═════ INPUT DATA ═════
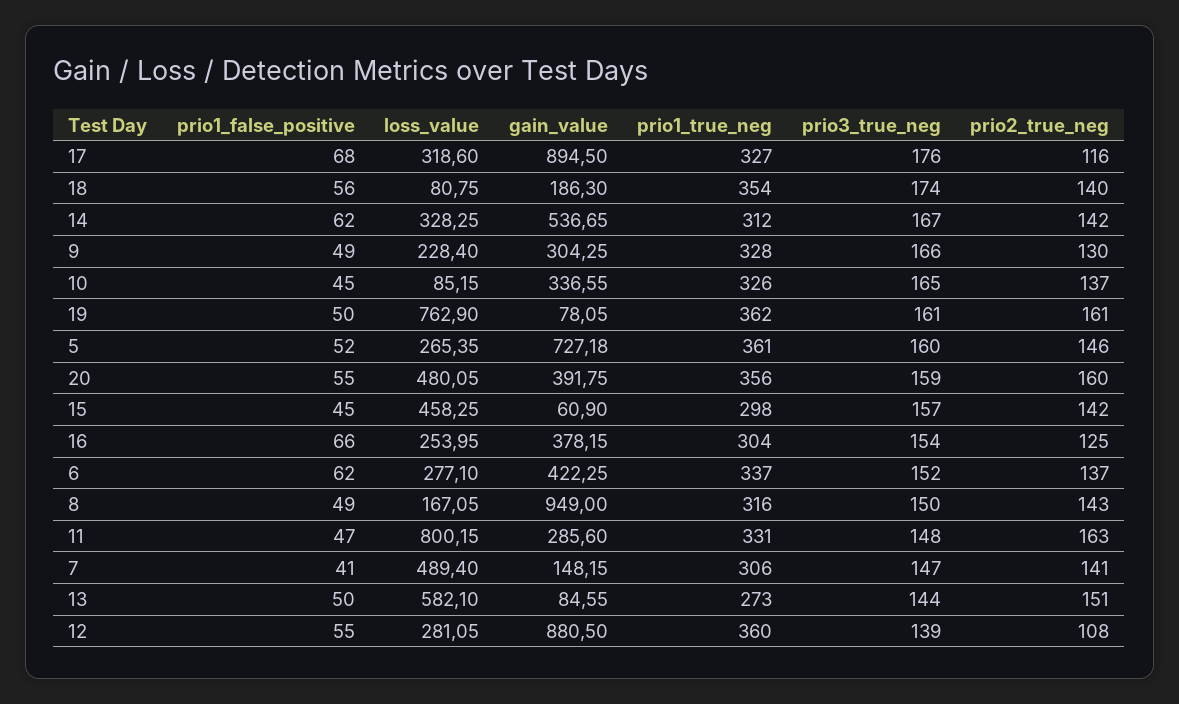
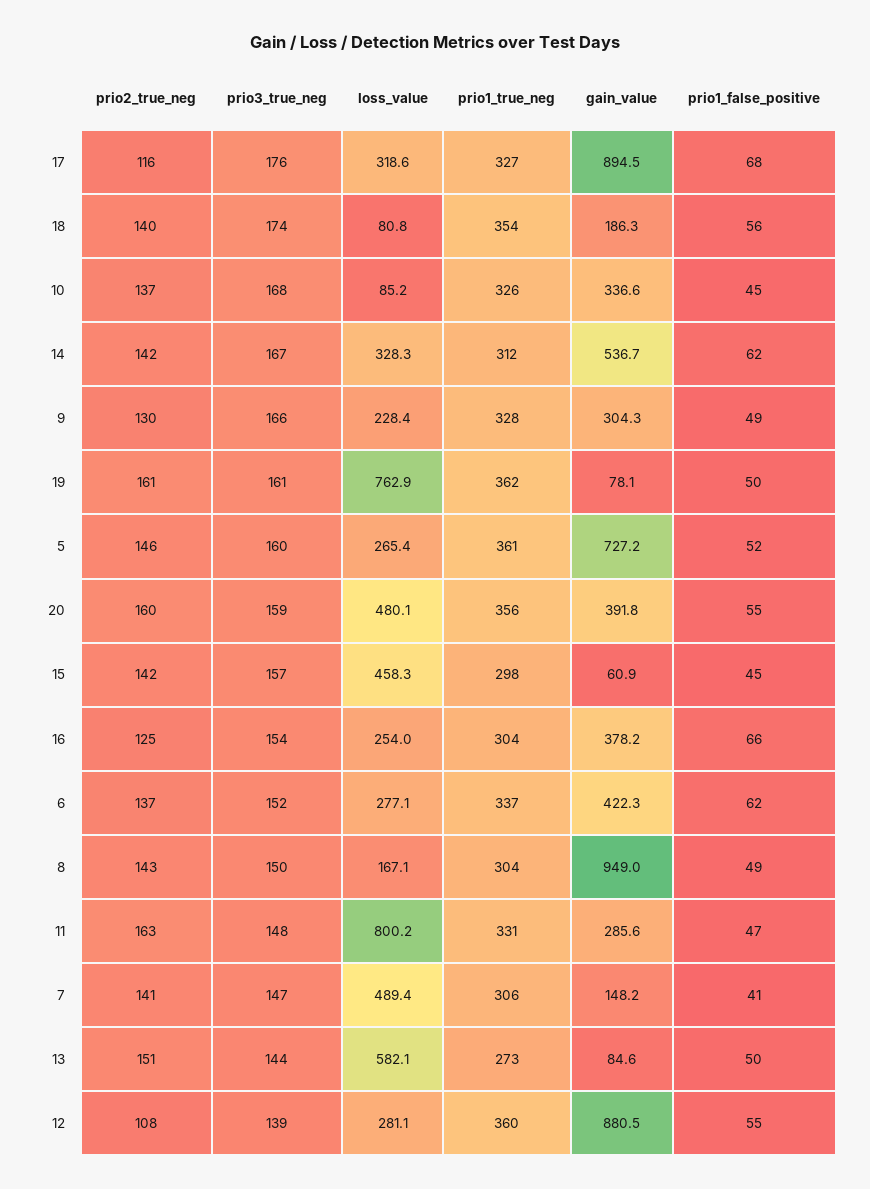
  {
    "prio1_false_positive": {
      "17": 68,
      "18": 56,
      "14": 62,
      "9": 49,
      "10": 45,
      "19": 50,
      "5": 52,
      "20": 55,
      "15": 45,
      "16": 66,
      "6": 62,
      "8": 49,
      "11": 47,
      "7": 41,
      "13": 50,
      "12": 55
    },
    "loss_value": {
      "17": 318.6,
      "18": 80.75,
      "14": 328.25,
      "9": 228.4,
      "10": 85.15,
      "19": 762.9,
      "5": 265.35,
      "20": 480.05,
      "15": 458.25,
      "16": 253.95,
      "6": 277.1,
      "8": 167.05,
      "11": 800.15,
      "7": 489.4,
      "13": 582.1,
      "12": 281.05
    },
    "gain_value": {
      "17": 894.5,
      "18": 186.3,
      "14": 536.65,
      "9": 304.25,
      "10": 336.55,
      "19": 78.05,
      "5": 727.18,
      "20": 391.75,
      "15": 60.9,
      "16": 378.15,
      "6": 422.25,
      "8": 949,
      "11": 285.6,
      "7": 148.15,
      "13": 84.55,
      "12": 880.5
    },
    "prio1_true_neg": {
      "17": 327,
      "18": 354,
      "14": 312,
      "9": 328,
      "10": 326,
      "19": 362,
      "5": 361,
      "20": 356,
      "15": 298,
      "16": 304,
      "6": 337,
-     "8": 316,
+     "8": 304,
      "11": 331,
      "7": 306,
      "13": 273,
      "12": 360
    },
    "prio3_true_neg": {
      "17": 176,
      "18": 174,
      "14": 167,
      "9": 166,
-     "10": 165,
+     "10": 168,
      "19": 161,
      "5": 160,
      "20": 159,
      "15": 157,
      "16": 154,
      "6": 152,
      "8": 150,
      "11": 148,
      "7": 147,
      "13": 144,
      "12": 139
    },
    "prio2_true_neg": {
      "17": 116,
      "18": 140,
      "14": 142,
      "9": 130,
      "10": 137,
      "19": 161,
      "5": 146,
      "20": 160,
      "15": 142,
      "16": 125,
      "6": 137,
      "8": 143,
      "11": 163,
      "7": 141,
      "13": 151,
      "12": 108
    }
  }

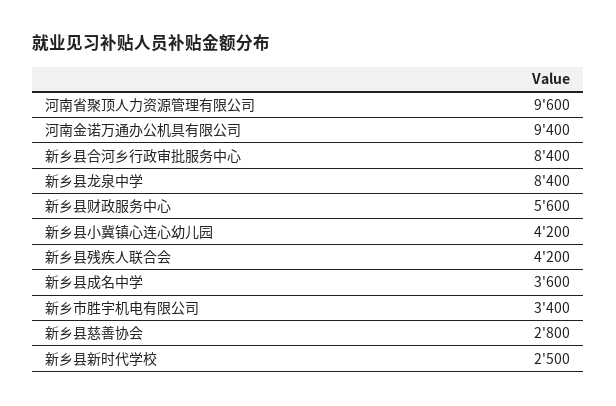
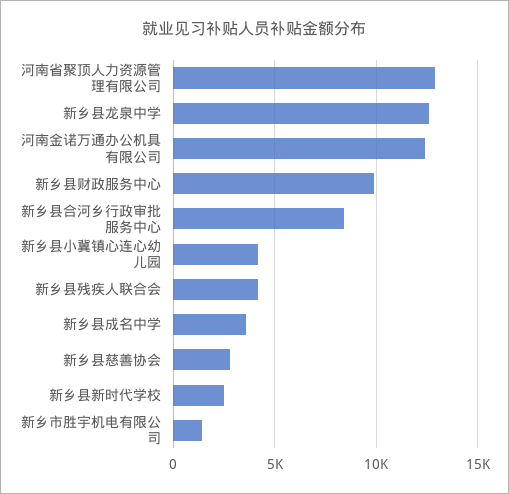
  {
-   "河南省聚顶人力资源管理有限公司": 9600,
+   "河南省聚顶人力资源管理有限公司": 13000,
-   "河南金诺万通办公机具有限公司": 9400,
+   "河南金诺万通办公机具有限公司": 12500,
    "新乡县合河乡行政审批服务中心": 8400,
-   "新乡县龙泉中学": 8400,
+   "新乡县龙泉中学": 12500,
-   "新乡县财政服务中心": 5600,
+   "新乡县财政服务中心": 10000,
    "新乡县小冀镇心连心幼儿园": 4200,
    "新乡县残疾人联合会": 4200,
    "新乡县成名中学": 3600,
-   "新乡市胜宇机电有限公司": 3400,
+   "新乡市胜宇机电有限公司": 1500,
    "新乡县慈善协会": 2800,
    "新乡县新时代学校": 2500
  }

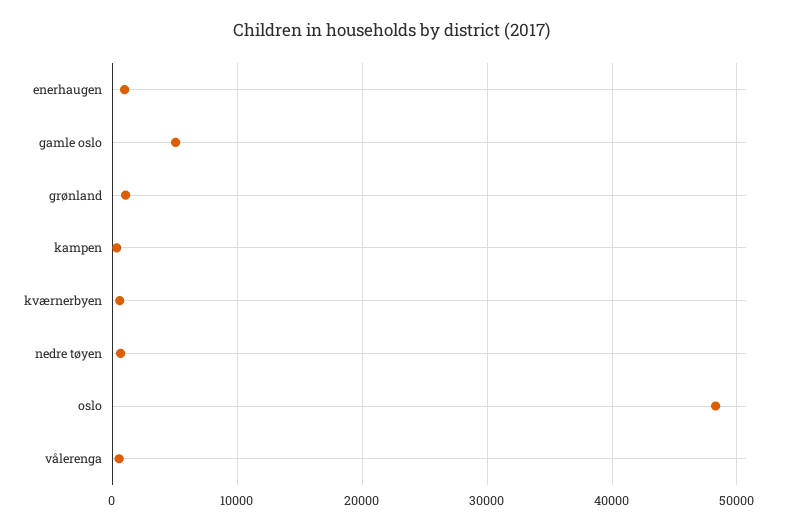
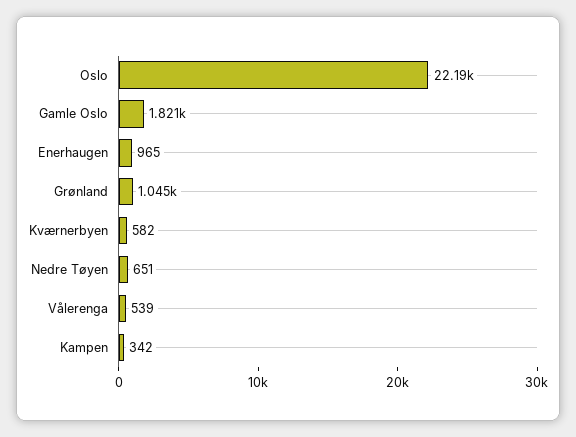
  {
    "enerhaugen": 965,
-   "gamle oslo": 5000,
+   "gamle oslo": 1821,
    "grønland": 1045,
    "kampen": 342,
    "kværnerbyen": 582,
    "nedre tøyen": 651,
-   "oslo": 48000,
+   "oslo": 22190,
    "vålerenga": 539
  }

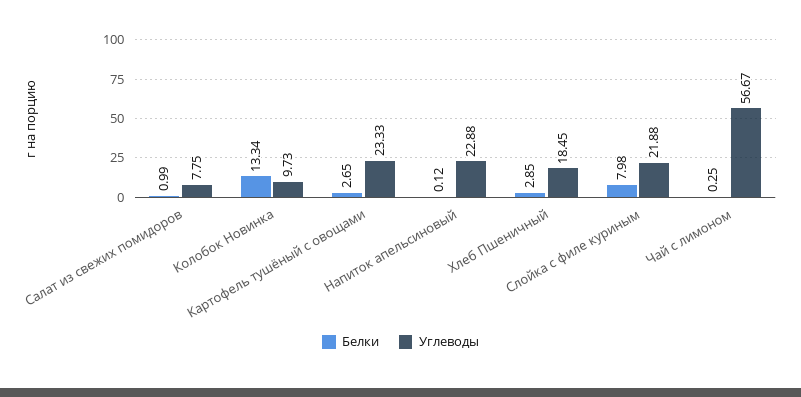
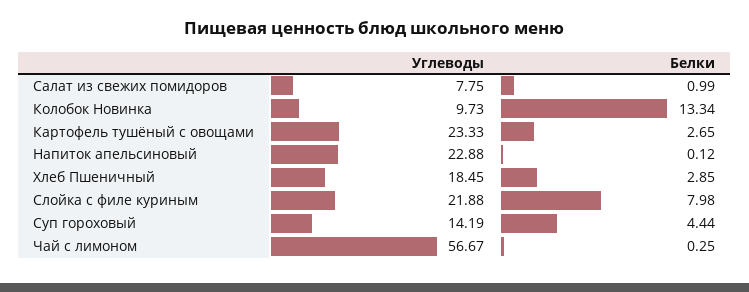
  {
    "Белки": {
      "Салат из свежих помидоров": 0.99,
      "Колобок Новинка": 13.34,
      "Картофель тушёный с овощами": 2.65,
      "Напиток апельсиновый": 0.12,
      "Хлеб Пшеничный": 2.85,
      "Слойка с филе куриным": 7.98,
-     "Чай с лимоном": 0.25
+     "Чай с лимоном": 0.25,
+     "Суп гороховый": 4.44
    },
    "Углеводы": {
      "Салат из свежих помидоров": 7.75,
      "Колобок Новинка": 9.73,
      "Картофель тушёный с овощами": 23.33,
      "Напиток апельсиновый": 22.88,
      "Хлеб Пшеничный": 18.45,
      "Слойка с филе куриным": 21.88,
-     "Чай с лимоном": 56.67
+     "Чай с лимоном": 56.67,
+     "Суп гороховый": 14.19
    }
  }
═════
EXERCISE
The lines holding the string "Хлеб" are what is needed from the material above.

RESULT
      "Хлеб Пшеничный": 2.85,
      "Хлеб Пшеничный": 18.45,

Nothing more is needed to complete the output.